Update: A spokesperson for Shvo sent along the following statement — “The renderings published are unauthorized and have nothing to do with the design of 125 Greenwich Street.”
YIMBY has the reveal for 125 Greenwich Street, which will become Downtown’s tallest residential skyscraper; a tipster close to the development passed along images and schematics confirming the tower’s significant growth spurt, and it will stand 1,356 feet tall. The project was formerly known as 22 Thames, but traded hands earlier this year, when Michael Shvo and Bizzi & Partners purchased the site for $185 million; the deal closed last week, signaling that plans are close to moving forward.
Rafael Vinoly designed the original 961-foot tower for the site, and he has been retained as the architect; the new version will top-out just a dozen feet shy of One World Trade Center’s roof, making it the second tallest building in Lower Manhattan — and the first Downtown residential skyscraper to rival the supertalls of 57th Street. The transition from rentals to condominiums explains the sudden bump in height.
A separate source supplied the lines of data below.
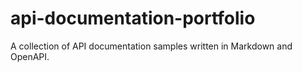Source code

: # api-documentation-portfolio
A collection of API documentation samples written in Markdown and OpenAPI.
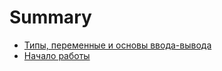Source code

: # Summary

* [Типы, переменные и основы ввода-вывода](chapter_020.md)
* [Начало работы](chapter10.md)

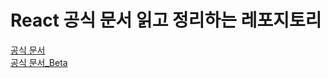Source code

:# React 공식 문서 읽고 정리하는 레포지토리

[공식 문서](https://reactjs.org/)  
[공식 문서_Beta](https://beta.reactjs.org/)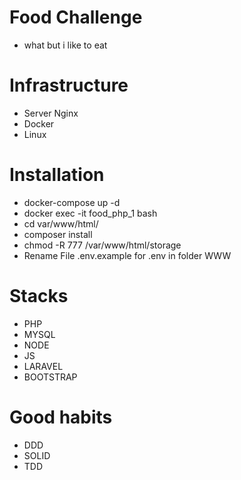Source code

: # Food Challenge
 - what but i like to eat

# Infrastructure
 - Server Nginx
 - Docker
 - Linux

# Installation
 - docker-compose up -d 
 - docker exec -it food_php_1 bash
 - cd var/www/html/
 - composer install
 - chmod -R 777 /var/www/html/storage
 - Rename File .env.example for .env in folder WWW

# Stacks
 - PHP
 - MYSQL
 - NODE
 - JS
 - LARAVEL
 - BOOTSTRAP 

# Good habits
  - DDD
  - SOLID
  - TDD
  
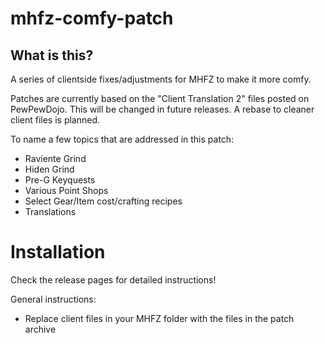 # mhfz-comfy-patch
## What is this?
A series of clientside fixes/adjustments for MHFZ to make it more comfy.

Patches are currently based on the "Client Translation 2" files posted on PewPewDojo.
This will be changed in future releases. A rebase to cleaner client files is planned.

To name a few topics that are addressed in this patch:
- Raviente Grind
- Hiden Grind
- Pre-G Keyquests
- Various Point Shops
- Select Gear/Item cost/crafting recipes
- Translations

# Installation

Check the release pages for detailed instructions!

General instructions:
- Replace client files in your MHFZ folder with the files in the patch archive
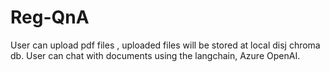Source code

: # Reg-QnA
User can upload pdf files , uploaded files will be stored at local disj chroma db. User can chat with documents using the langchain, Azure OpenAI.
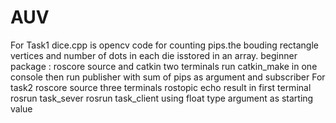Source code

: # AUV
For Task1
dice.cpp is opencv code for counting pips.the bouding rectangle vertices and number of dots in each die isstored in an array.
beginner package :
  roscore
  source and catkin two terminals
  run catkin_make in one console
  then run publisher with sum of pips as argument and subscriber
For task2
  roscore
  source three terminals
  rostopic echo result in first terminal
  rosrun task_sever
  rosrun task_client using float type argument as starting value
  
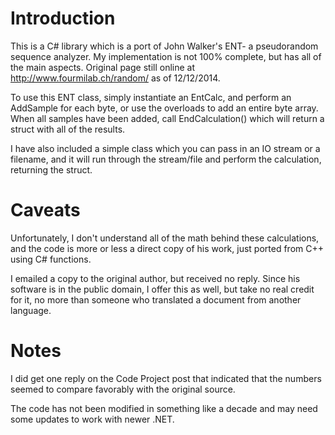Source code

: Introduction
============
This is a C# library which is a port of John Walker's ENT- a pseudorandom sequence analyzer. My implementation is not 100% complete, but has all of the main aspects. Original page still online at http://www.fourmilab.ch/random/ as of 12/12/2014.

To use this ENT class, simply instantiate an EntCalc, and perform an AddSample for each byte, or use the overloads to add an entire byte array. When all samples have been added, call EndCalculation() which will return a struct with all of the results.

I have also included a simple class which you can pass in an IO stream or a filename, and it will run through the stream/file and perform the calculation, returning the struct.

Caveats
=======
Unfortunately, I don't understand all of the math behind these calculations, and the code is more or less a direct copy of his work, just ported from C++ using C# functions.

I emailed a copy to the original author, but received no reply. Since his software is in the public domain, I offer this as well, but take no real credit for it, no more than someone who translated a document from another language.


Notes
=====
I did get one reply on the Code Project post that indicated that the numbers seemed to compare favorably with the original source.

The code has not been modified in something like a decade and may need some updates to work with newer .NET.
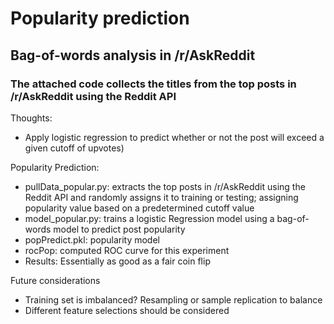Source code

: # Popularity prediction
## Bag-of-words analysis in /r/AskReddit
### The attached code collects the titles from the top posts in /r/AskReddit using the Reddit API

Thoughts:
- Apply logistic regression to predict whether or not the post will exceed a given cutoff of upvotes)

Popularity Prediction:
  - pullData_popular.py: extracts the top posts in /r/AskReddit using the Reddit API and randomly assigns it to training or testing; assigning popularity value
  based on a predetermined cutoff value
  - model_popular.py: trains a logistic Regression model using a bag-of-words model to predict post popularity
  - popPredict.pkl: popularity model
  - rocPop: computed ROC curve for this experiment
  - Results: Essentially as good as a fair coin flip

Future considerations
  - Training set is imbalanced? Resampling or sample replication to balance
  - Different feature selections should be considered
432 Park Avenue’s oblique Downtown sibling will be similarly slim, soaring 77 stories at a pencil-like width. The floor count has only gone up by seven, and the majority of the height increase can be attributed to the enormous ceilings; slab heights are 13 feet through the 38th floor, 16 feet from 40-65, and an enormous 24 feet from 67 through 77 (per the zoomable site-plan and stacking diagram).
Residences are separated by mechanicals at levels 39, 55, and 66, and at the bottom of the tower, 24 “maid’s rooms” are located on floors 8 through 10, just above amenities and 20,752 square feet of retail. The building’s gross area totals 453,628 square feet.
Ten full-floor penthouses will measure 5,300 square feet apiece, and the tower will be capped by a 10,600 square foot duplex, which could vie for the title of Lower Manhattan’s most expensive residence. The top of the Woolworth is on the market for $110 million, but that number may be somewhat of a stretch; the flexibility for configuration and unsurpassed views will certainly give 125 Greenwich an edge in terms of appeal.
125 Greenwich Street will total 128 units, and while pricing is not yet available, the closest approximations would appear to be One Wall Street, which is on the way to condominium conversion, and 101 Murray Street, which will be the nearest Downtown competitor in terms of height. That project is being developed by Fisher Brothers — former owners of 125 Greenwich — and is set to stand approximately 1,000 feet tall.
Work on the current crop of cranes dotting the cityscape, including 56 Leonard, 30 Park Place and 50 West Street, will likely wrap up well before Shvo’s tower is complete. Unlike the aforementioned, 125 Greenwich Street will actually add to the pedestrian sphere, and the retail space on lower levels will enliven a corner immediately opposite the new World Trade Center Memorial.
While the conservative envelope of 432 Park Avenue faced significant criticism when the design was first revealed, the end result is quite appealing, and will be especially attractive when viewed against multiple 1,400-foot neighbors, rising in the immediate future. In a similar context, proximity to the World Trade Center will ensure 125 Greenwich blends into the Lower Manhattan skyline, though sheer height will still lend it ample distinction.
No completion date has been set, and permits for the revised design have not yet been filed.